3. キャッシュフローを試算しましょう。 リタイア後にあなたの収入で生活できますか?まだ時間はありますから、予想される支出と収入を確認してみましょう。必要不可欠な支出と削ることができる支出を概算します。次に、公的年金、私的年金や個人の貯蓄から、どのくらいのお金がもらえるかを概算します。収支を比較し、それで何年生活できるかを計算しましょう。
60代
1. 老後資金計画の総まとめをしましょう。 貯蓄をどのように取り崩すのか、つまり毎月一定額を機械的に引き出すのか、利息と配当金のみを引き出すのか、まとまった金額を定期的に引き出すのか、といったことを決めます。年金など、必ず入ってくる収入は老後の必要不可欠な支出に当てます。退職年齢と平均余命をもとに、生きている間、貯蓄が尽きないようにするには、毎年どれくらいのお金を引き出していくのが妥当なのか、この割合を明確にします。
2. 公的年金の受給開始年齢を選択しましょう。 公的年金の受給開始年齢は慎重に決めましょう。受給開始年齢を繰り下げると年金額が増額されます。公的年金については、日本年金機構から送られてくる「ねんきん定期便」あるいは「ねんきんネット」で情報が得られますので、それらをよく読みましょう。まだ「ねんきん定期便」が送られてきていない場合は、日本年金機構に問い合わせましょう。

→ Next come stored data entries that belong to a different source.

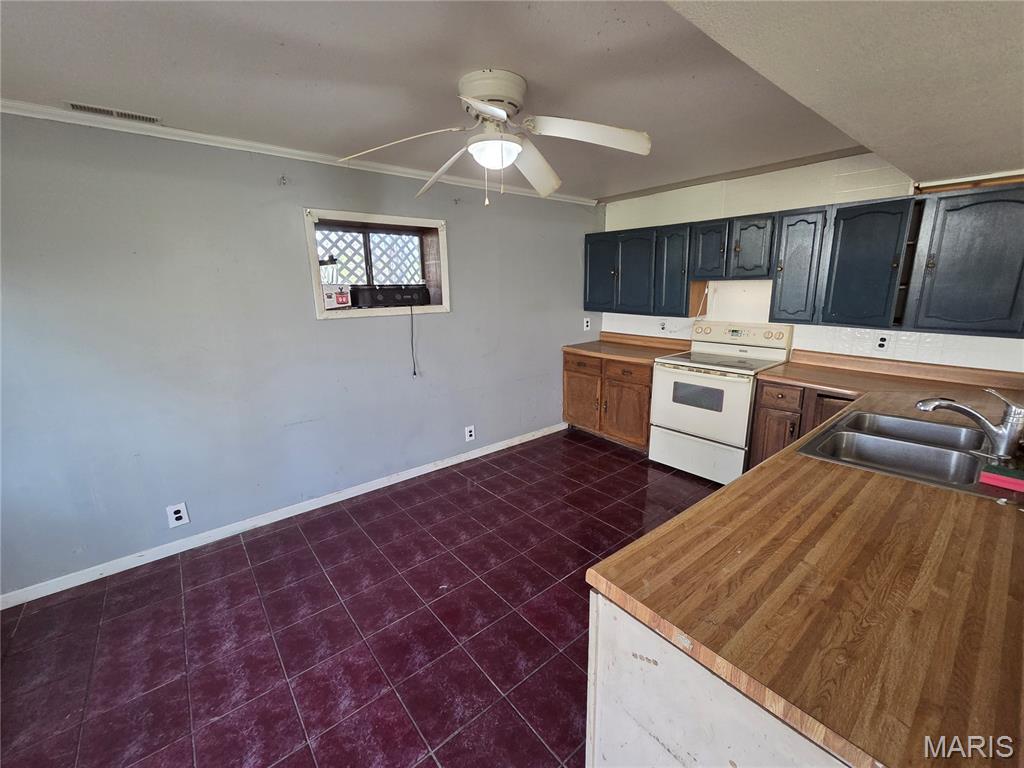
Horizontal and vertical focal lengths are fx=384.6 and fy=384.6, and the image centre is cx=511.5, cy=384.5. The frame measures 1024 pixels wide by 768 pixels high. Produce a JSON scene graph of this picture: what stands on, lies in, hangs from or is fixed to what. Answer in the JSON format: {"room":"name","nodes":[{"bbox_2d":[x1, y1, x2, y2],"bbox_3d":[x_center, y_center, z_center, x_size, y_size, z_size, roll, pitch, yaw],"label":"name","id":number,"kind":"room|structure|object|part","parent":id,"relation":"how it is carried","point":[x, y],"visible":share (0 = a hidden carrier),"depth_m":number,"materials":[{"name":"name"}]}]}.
{"room":"kitchen","nodes":[
{"label":"kitchen","id":0,"kind":"room"},
{"bbox_2d":[0,110,599,598],"bbox_3d":[-1.091,-0.392,3.016,5.467,2.428,0.182,-12,18,-39],"label":"gray wall","id":1,"kind":"structure","parent":0,"point":[276,211],"depth_m":2.34,"materials":[{"name":"grey paint"}]},
{"bbox_2d":[166,502,189,527],"bbox_3d":[-2.012,0.785,2.316,0.086,0.135,0.008,-12,18,-39],"label":"wall outlet","id":2,"kind":"object","parent":1,"relation":"attached to","point":[177,515],"visible":0.99,"depth_m":2.31,"materials":[{"name":"white plastic"}]},
{"bbox_2d":[0,422,565,609],"bbox_3d":[-1.141,0.809,3.079,4.511,0.079,0.014,-12,18,-39],"label":"baseboard","id":3,"kind":"structure","parent":1,"relation":"attached to","point":[15,603],"depth_m":2.53,"materials":[{"name":"white paint"}]},
{"bbox_2d":[278,175,288,185],"bbox_3d":[-1.404,-1.257,2.362,0.034,0.051,0.078,-12,18,-39],"label":"wall hook","id":4,"kind":"object","parent":1,"relation":"attached to","point":[283,179],"visible":0.98,"depth_m":2.37,"materials":[{"name":"metal"}]},
{"bbox_2d":[0,98,595,206],"bbox_3d":[-1.151,-1.505,2.628,4.427,0.055,0.049,-12,18,-39],"label":"crown molding","id":5,"kind":"structure","parent":1,"relation":"attached to","point":[15,112],"depth_m":2.24,"materials":[{"name":"white paint"}]},
{"bbox_2d":[303,207,448,320],"bbox_3d":[-1.026,-0.894,2.980,1.114,0.716,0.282,-12,18,-39],"label":"window","id":6,"kind":"structure","parent":1,"relation":"in","point":[378,218],"depth_m":2.95,"materials":[{"name":"clear glass"}]},
{"bbox_2d":[321,284,350,309],"bbox_3d":[-1.284,-0.630,2.757,0.224,0.153,0.180,-12,18,-39],"label":"box","id":7,"kind":"object","parent":6,"relation":"on","point":[342,302],"visible":0.92,"depth_m":2.70,"materials":[{"name":"white cardboard"}]},
{"bbox_2d":[349,284,429,307],"bbox_3d":[-0.966,-0.710,3.066,0.587,0.165,0.303,-12,18,-39],"label":"radio","id":8,"kind":"object","parent":6,"relation":"in","point":[372,295],"visible":0.98,"depth_m":2.93,"materials":[{"name":"black plastic"}]},
{"bbox_2d":[409,300,416,375],"bbox_3d":[-0.794,-0.377,3.084,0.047,0.567,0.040,-12,18,-39],"label":"power cord","id":9,"kind":"object","parent":8,"relation":"hanging from","point":[414,373],"visible":0.98,"depth_m":3.09,"materials":[{"name":"black plastic"}]},
{"bbox_2d":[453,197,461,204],"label":"wall hook","id":10,"kind":"object","parent":1,"relation":"attached to","point":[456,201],"visible":0.98,"depth_m":3.10,"materials":[{"name":"metal"}]},
{"bbox_2d":[464,425,475,441],"bbox_3d":[-0.385,0.449,3.546,0.086,0.141,0.009,-12,18,-39],"label":"wall outlet","id":11,"kind":"object","parent":1,"relation":"attached to","point":[467,433],"visible":0.98,"depth_m":3.54,"materials":[{"name":"white plastic"}]},
{"bbox_2d":[583,317,590,330],"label":"wall outlet","id":12,"kind":"object","parent":1,"relation":"attached to","point":[586,328],"visible":1,"depth_m":4.27,"materials":[{"name":"white plastic"}]},
{"bbox_2d":[0,428,724,767],"bbox_3d":[0.438,1.249,1.571,5.502,0.099,4.564,-12,18,-39],"label":"floor","id":13,"kind":"structure","parent":0,"point":[618,465],"depth_m":1.80,"materials":[{"name":"red tile"}]},
{"bbox_2d":[563,350,653,451],"bbox_3d":[1.121,0.112,3.980,0.650,0.886,1.103,-12,18,-39],"label":"base cabinet","id":14,"kind":"object","parent":13,"relation":"on","point":[645,386],"visible":0.54,"depth_m":3.73,"materials":[{"name":"brown wood"}]},
{"bbox_3d":[0.732,0.178,4.109,0.076,0.561,0.449,-12,18,-39],"label":"cabinet door","id":15,"kind":"part","parent":14,"relation":"part of","materials":[{"name":"brown wood"}]},
{"bbox_3d":[0.726,-0.218,3.931,0.044,0.147,0.423,-12,18,-39],"label":"drawer","id":16,"kind":"part","parent":14,"relation":"part of","materials":[{"name":"brown wood"}]},
{"bbox_3d":[1.094,0.277,3.742,0.079,0.574,0.447,-12,18,-39],"label":"cabinet door","id":17,"kind":"part","parent":14,"relation":"part of","materials":[{"name":"brown wood"}]},
{"bbox_3d":[1.069,-0.115,3.622,0.039,0.167,0.452,-12,18,-39],"label":"drawer","id":18,"kind":"part","parent":14,"relation":"part of","materials":[{"name":"brown wood"}]},
{"bbox_2d":[563,332,693,364],"bbox_3d":[1.134,-0.382,3.867,0.765,0.135,1.063,-12,18,-39],"label":"countertop","id":19,"kind":"structure","parent":14,"relation":"on","point":[590,349],"depth_m":3.89,"materials":[{"name":"brown laminate"}]},
{"bbox_2d":[586,591,854,767],"bbox_3d":[1.218,0.805,1.263,2.010,0.876,1.003,-12,18,-39],"label":"peninsula cabinet","id":20,"kind":"object","parent":13,"relation":"on","point":[700,738],"visible":0.22,"depth_m":0.80,"materials":[{"name":"white paint"}]},
{"bbox_2d":[590,344,1023,767],"bbox_3d":[1.580,0.244,1.571,2.949,0.043,1.072,-12,18,-39],"label":"countertop","id":21,"kind":"structure","parent":20,"relation":"on","point":[863,474],"depth_m":0.81,"materials":[{"name":"brown laminate"}]},
{"bbox_2d":[797,407,1020,500],"bbox_3d":[1.625,0.321,1.488,0.822,0.171,0.646,-12,18,-39],"label":"double sink","id":22,"kind":"object","parent":21,"relation":"in","point":[895,420],"visible":0.76,"depth_m":1.56,"materials":[{"name":"silver metal"}]},
{"bbox_2d":[916,387,1023,460],"bbox_3d":[1.727,0.119,1.438,0.288,0.227,0.166,2,14,11],"label":"faucet","id":23,"kind":"object","parent":22,"relation":"on","point":[1005,435],"visible":0.99,"depth_m":1.38,"materials":[{"name":"silver metal"}]},
{"bbox_2d":[979,465,1023,491],"bbox_3d":[1.556,0.292,1.194,0.076,0.033,0.132,-12,18,-39],"label":"sponge","id":24,"kind":"object","parent":22,"relation":"on","point":[999,482],"visible":1,"depth_m":1.19,"materials":[{"name":"red"}]},
{"bbox_2d":[649,319,793,484],"bbox_3d":[1.698,0.123,3.235,0.738,1.227,0.780,-12,18,-39],"label":"stove","id":25,"kind":"object","parent":13,"relation":"on","point":[685,424],"visible":0.86,"depth_m":3.09,"materials":[{"name":"white metal"}]},
{"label":"storage drawer","id":26,"kind":"part","parent":25,"relation":"part of","materials":[{"name":"white metal"}]},
{"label":"oven door","id":27,"kind":"part","parent":25,"relation":"part of","materials":[{"name":"white metal"}]},
{"bbox_3d":[1.916,-0.438,3.344,0.158,0.178,0.752,-12,18,-39],"label":"control panel","id":28,"kind":"part","parent":25,"relation":"part of","materials":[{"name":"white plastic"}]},
{"bbox_2d":[747,378,855,469],"bbox_3d":[2.233,0.419,2.711,0.634,0.895,0.782,-12,18,-39],"label":"base cabinet","id":29,"kind":"object","parent":13,"relation":"on","point":[768,403],"visible":0.19,"depth_m":2.65,"materials":[{"name":"brown wood"}]},
{"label":"cabinet door","id":30,"kind":"part","parent":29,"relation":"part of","materials":[{"name":"brown wood"}]},
{"bbox_3d":[1.861,0.076,2.669,0.050,0.143,0.254,-12,18,-39],"label":"drawer","id":31,"kind":"part","parent":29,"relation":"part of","materials":[{"name":"brown wood"}]},
{"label":"cabinet door","id":32,"kind":"part","parent":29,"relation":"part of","materials":[{"name":"brown wood"}]},
{"bbox_2d":[0,0,938,201],"bbox_3d":[0.184,-1.274,1.305,5.351,0.110,4.216,-12,18,-39],"label":"ceiling","id":33,"kind":"structure","parent":0,"point":[66,87],"depth_m":1.61,"materials":[{"name":"paint"}]},
{"bbox_2d":[67,101,161,123],"bbox_3d":[-1.956,-1.341,1.899,0.335,0.009,0.113,-12,18,-39],"label":"ceiling vent","id":34,"kind":"object","parent":33,"relation":"in","point":[77,106],"visible":0.98,"depth_m":1.89,"materials":[{"name":"white metal"}]},
{"bbox_2d":[339,68,649,206],"bbox_3d":[-0.040,-1.079,1.741,1.213,0.503,1.172,-1,14,-1],"label":"ceiling fan","id":35,"kind":"object","parent":33,"relation":"attached to","point":[488,106],"visible":0.99,"depth_m":1.68,"materials":[{"name":"white"}]},
{"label":"blade","id":36,"kind":"part","parent":35,"relation":"part of","materials":[{"name":"white"}]},
{"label":"blade","id":37,"kind":"part","parent":35,"relation":"part of","materials":[{"name":"white wood"}]},
{"bbox_3d":[-0.094,-1.250,1.715,0.281,0.142,0.288,-12,18,-39],"label":"motor housing","id":38,"kind":"part","parent":35,"relation":"part of","materials":[{"name":"metal"}]},
{"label":"blade","id":39,"kind":"part","parent":35,"relation":"part of","materials":[{"name":"white"}]},
{"bbox_3d":[0.323,-1.049,1.619,0.569,0.102,0.291,-1,14,-1],"label":"blade","id":40,"kind":"part","parent":35,"relation":"part of","materials":[{"name":"white"}]},
{"bbox_2d":[592,153,1023,369],"bbox_3d":[2.314,-0.482,3.049,0.161,2.430,4.044,-12,18,-39],"label":"back wall","id":41,"kind":"structure","parent":0,"point":[700,214],"depth_m":2.96,"materials":[{"name":"white paint"}]},
{"bbox_2d":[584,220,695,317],"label":"upper cabinet","id":42,"kind":"object","parent":41,"relation":"attached to","point":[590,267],"visible":0.88,"depth_m":3.53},
{"bbox_2d":[658,319,666,331],"bbox_3d":[1.499,-0.588,3.834,0.010,0.119,0.074,-12,18,-39],"label":"wall outlet","id":43,"kind":"object","parent":41,"relation":"attached to","point":[662,325],"visible":0.99,"depth_m":3.83,"materials":[{"name":"white plastic"}]},
{"bbox_2d":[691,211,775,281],"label":"upper cabinet","id":44,"kind":"object","parent":41,"relation":"attached to","point":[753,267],"visible":0.93,"depth_m":2.98,"materials":[{"name":"wood"}]},
{"bbox_2d":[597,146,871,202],"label":"crown molding","id":45,"kind":"structure","parent":41,"relation":"attached to","point":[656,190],"depth_m":3.08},
{"bbox_2d":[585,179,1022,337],"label":"upper cabinets","id":46,"kind":"object","parent":41,"relation":"attached to","point":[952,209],"visible":0.98,"depth_m":2.26,"materials":[{"name":"wood"}]},
{"bbox_3d":[0.825,-1.019,3.532,0.181,0.672,0.377,-12,18,-39],"label":"cabinet door","id":47,"kind":"part","parent":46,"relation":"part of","materials":[{"name":"blue paint"}]},
{"bbox_3d":[1.063,-0.951,3.314,0.155,0.685,0.352,-12,18,-39],"label":"cabinet door","id":48,"kind":"part","parent":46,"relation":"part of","materials":[{"name":"blue paint"}]},
{"bbox_3d":[1.984,-0.653,2.189,0.185,0.669,0.328,-12,18,-39],"label":"cabinet door","id":49,"kind":"part","parent":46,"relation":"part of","materials":[{"name":"blue paint"}]},
{"bbox_2d":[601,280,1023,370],"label":"tile backsplash","id":50,"kind":"structure","parent":41,"relation":"attached to","point":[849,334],"depth_m":2.91,"materials":[{"name":"white tile"}]},
{"bbox_2d":[874,333,890,350],"bbox_3d":[2.576,-0.294,2.679,0.008,0.117,0.073,-12,18,-39],"label":"wall outlet","id":51,"kind":"object","parent":41,"relation":"attached to","point":[880,343],"visible":0.99,"depth_m":2.68,"materials":[{"name":"white plastic"}]},
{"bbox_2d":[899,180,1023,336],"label":"upper cabinet","id":52,"kind":"object","parent":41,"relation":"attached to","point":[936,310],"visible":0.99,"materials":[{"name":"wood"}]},
{"bbox_2d":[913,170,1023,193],"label":"wood trim","id":53,"kind":"structure","parent":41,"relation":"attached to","point":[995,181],"depth_m":2.17,"materials":[{"name":"wood"}]},
{"bbox_2d":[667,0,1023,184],"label":"ceiling soffit","id":54,"kind":"structure","parent":0,"point":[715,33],"depth_m":1.22,"materials":[{"name":"paint"}]}
]}

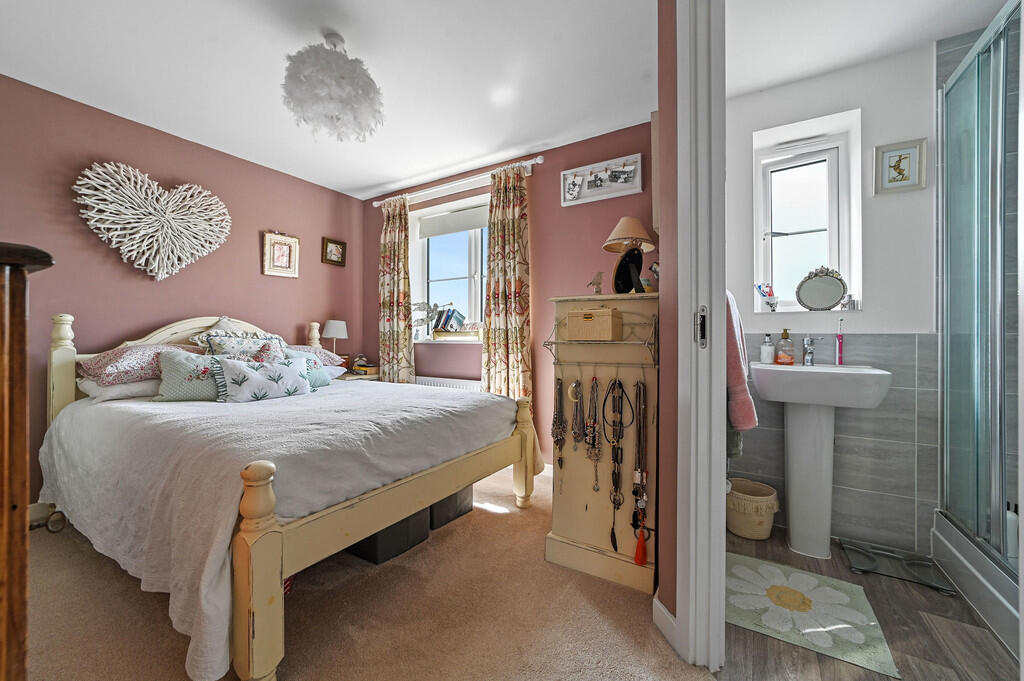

3. 遺産相続計画を完成させましょう。 遺産で揉めごとが起きないようにするために、最低限、遺言は作成しておきましょう。遺産相続計画と弁護士の委任状もあるといいでしょう。こうした準備があれば、ご自身が自分の健康や財産に関して意思表示ができなくなった場合に、第三者が代わりに執行してくれます。書類の作成に際しては、弁護士などの専門家と相談するのがよいでしょう。